Stored records –
________________

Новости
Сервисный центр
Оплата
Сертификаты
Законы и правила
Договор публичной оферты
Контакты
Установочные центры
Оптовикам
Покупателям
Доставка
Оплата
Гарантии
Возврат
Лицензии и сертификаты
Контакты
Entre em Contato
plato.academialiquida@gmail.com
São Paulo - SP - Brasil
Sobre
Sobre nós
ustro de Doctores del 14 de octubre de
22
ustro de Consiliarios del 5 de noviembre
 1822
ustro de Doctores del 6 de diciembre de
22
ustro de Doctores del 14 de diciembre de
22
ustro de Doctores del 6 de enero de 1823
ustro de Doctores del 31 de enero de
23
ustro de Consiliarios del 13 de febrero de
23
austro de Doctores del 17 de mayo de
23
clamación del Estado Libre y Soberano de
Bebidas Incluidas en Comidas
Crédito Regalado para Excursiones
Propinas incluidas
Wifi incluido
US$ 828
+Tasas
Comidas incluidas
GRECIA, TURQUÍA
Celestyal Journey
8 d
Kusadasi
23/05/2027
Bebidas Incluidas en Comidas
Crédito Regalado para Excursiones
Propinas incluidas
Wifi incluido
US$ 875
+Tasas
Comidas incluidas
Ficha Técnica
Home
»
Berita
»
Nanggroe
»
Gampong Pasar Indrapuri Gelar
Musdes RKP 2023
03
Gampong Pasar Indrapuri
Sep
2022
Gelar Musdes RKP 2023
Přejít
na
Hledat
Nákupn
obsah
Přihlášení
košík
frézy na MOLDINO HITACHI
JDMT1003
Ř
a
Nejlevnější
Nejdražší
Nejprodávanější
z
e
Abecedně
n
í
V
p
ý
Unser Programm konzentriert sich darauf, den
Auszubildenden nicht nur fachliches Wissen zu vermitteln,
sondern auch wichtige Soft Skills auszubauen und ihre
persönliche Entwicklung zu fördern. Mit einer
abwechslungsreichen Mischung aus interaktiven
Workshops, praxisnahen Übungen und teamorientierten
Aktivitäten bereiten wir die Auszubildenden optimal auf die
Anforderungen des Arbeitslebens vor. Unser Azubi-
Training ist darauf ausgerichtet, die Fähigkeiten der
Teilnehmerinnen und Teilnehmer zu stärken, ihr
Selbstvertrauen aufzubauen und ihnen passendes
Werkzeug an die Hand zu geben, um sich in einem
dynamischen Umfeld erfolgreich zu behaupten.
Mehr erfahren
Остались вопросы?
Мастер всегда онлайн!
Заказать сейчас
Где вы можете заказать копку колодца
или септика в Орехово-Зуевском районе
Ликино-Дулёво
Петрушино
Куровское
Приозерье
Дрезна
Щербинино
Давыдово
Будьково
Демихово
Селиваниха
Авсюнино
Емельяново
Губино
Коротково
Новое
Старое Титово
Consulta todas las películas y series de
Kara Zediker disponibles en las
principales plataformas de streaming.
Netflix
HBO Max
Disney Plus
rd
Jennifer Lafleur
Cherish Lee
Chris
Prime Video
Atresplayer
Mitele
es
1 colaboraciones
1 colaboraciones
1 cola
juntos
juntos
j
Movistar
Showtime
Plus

________________

DESCRIPTION OF THE TASK – For this exercise, the records above must be returned exactly.

RESPONSE –
Новости
Сервисный центр
Оплата
Сертификаты
Законы и правила
Договор публичной оферты
Контакты
Установочные центры
Оптовикам
Покупателям
Доставка
Оплата
Гарантии
Возврат
Лицензии и сертификаты
Контакты
Entre em Contato
plato.academialiquida@gmail.com
São Paulo - SP - Brasil
Sobre
Sobre nós
ustro de Doctores del 14 de octubre de
22
ustro de Consiliarios del 5 de noviembre
 1822
ustro de Doctores del 6 de diciembre de
22
ustro de Doctores del 14 de diciembre de
22
ustro de Doctores del 6 de enero de 1823
ustro de Doctores del 31 de enero de
23
ustro de Consiliarios del 13 de febrero de
23
austro de Doctores del 17 de mayo de
23
clamación del Estado Libre y Soberano de
Bebidas Incluidas en Comidas
Crédito Regalado para Excursiones
Propinas incluidas
Wifi incluido
US$ 828
+Tasas
Comidas incluidas
GRECIA, TURQUÍA
Celestyal Journey
8 d
Kusadasi
23/05/2027
Bebidas Incluidas en Comidas
Crédito Regalado para Excursiones
Propinas incluidas
Wifi incluido
US$ 875
+Tasas
Comidas incluidas
Ficha Técnica
Home
»
Berita
»
Nanggroe
»
Gampong Pasar Indrapuri Gelar
Musdes RKP 2023
03
Gampong Pasar Indrapuri
Sep
2022
Gelar Musdes RKP 2023
Přejít
na
Hledat
Nákupn
obsah
Přihlášení
košík
frézy na MOLDINO HITACHI
JDMT1003
Ř
a
Nejlevnější
Nejdražší
Nejprodávanější
z
e
Abecedně
n
í
V
p
ý
Unser Programm konzentriert sich darauf, den
Auszubildenden nicht nur fachliches Wissen zu vermitteln,
sondern auch wichtige Soft Skills auszubauen und ihre
persönliche Entwicklung zu fördern. Mit einer
abwechslungsreichen Mischung aus interaktiven
Workshops, praxisnahen Übungen und teamorientierten
Aktivitäten bereiten wir die Auszubildenden optimal auf die
Anforderungen des Arbeitslebens vor. Unser Azubi-
Training ist darauf ausgerichtet, die Fähigkeiten der
Teilnehmerinnen und Teilnehmer zu stärken, ihr
Selbstvertrauen aufzubauen und ihnen passendes
Werkzeug an die Hand zu geben, um sich in einem
dynamischen Umfeld erfolgreich zu behaupten.
Mehr erfahren
Остались вопросы?
Мастер всегда онлайн!
Заказать сейчас
Где вы можете заказать копку колодца
или септика в Орехово-Зуевском районе
Ликино-Дулёво
Петрушино
Куровское
Приозерье
Дрезна
Щербинино
Давыдово
Будьково
Демихово
Селиваниха
Авсюнино
Емельяново
Губино
Коротково
Новое
Старое Титово
Consulta todas las películas y series de
Kara Zediker disponibles en las
principales plataformas de streaming.
Netflix
HBO Max
Disney Plus
rd
Jennifer Lafleur
Cherish Lee
Chris
Prime Video
Atresplayer
Mitele
es
1 colaboraciones
1 colaboraciones
1 cola
juntos
juntos
j
Movistar
Showtime
Plus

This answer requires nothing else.